# Exercise description
In the listing below, change each "chart" to "graph" and reproduce the lines with everything else left as it is.
*** Block opens ***
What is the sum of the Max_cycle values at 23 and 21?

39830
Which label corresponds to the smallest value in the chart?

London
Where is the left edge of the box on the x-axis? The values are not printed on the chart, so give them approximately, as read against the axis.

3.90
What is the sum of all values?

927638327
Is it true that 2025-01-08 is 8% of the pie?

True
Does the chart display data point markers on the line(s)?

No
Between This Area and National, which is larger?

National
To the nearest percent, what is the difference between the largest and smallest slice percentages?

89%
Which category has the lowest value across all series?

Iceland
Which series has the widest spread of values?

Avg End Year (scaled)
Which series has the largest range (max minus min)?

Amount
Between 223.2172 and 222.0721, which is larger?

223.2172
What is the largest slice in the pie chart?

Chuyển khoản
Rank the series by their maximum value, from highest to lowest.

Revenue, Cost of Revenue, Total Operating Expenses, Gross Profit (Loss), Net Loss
*** Block closes ***
# Answer area
What is the sum of the Max_cycle values at 23 and 21?

39830
Which label corresponds to the smallest value in the graph?

London
Where is the left edge of the box on the x-axis? The values are not printed on the graph, so give them approximately, as read against the axis.

3.90
What is the sum of all values?

927638327
Is it true that 2025-01-08 is 8% of the pie?

True
Does the graph display data point markers on the line(s)?

No
Between This Area and National, which is larger?

National
To the nearest percent, what is the difference between the largest and smallest slice percentages?

89%
Which category has the lowest value across all series?

Iceland
Which series has the widest spread of values?

Avg End Year (scaled)
Which series has the largest range (max minus min)?

Amount
Between 223.2172 and 222.0721, which is larger?

223.2172
What is the largest slice in the pie graph?

Chuyển khoản
Rank the series by their maximum value, from highest to lowest.

Revenue, Cost of Revenue, Total Operating Expenses, Gross Profit (Loss), Net Loss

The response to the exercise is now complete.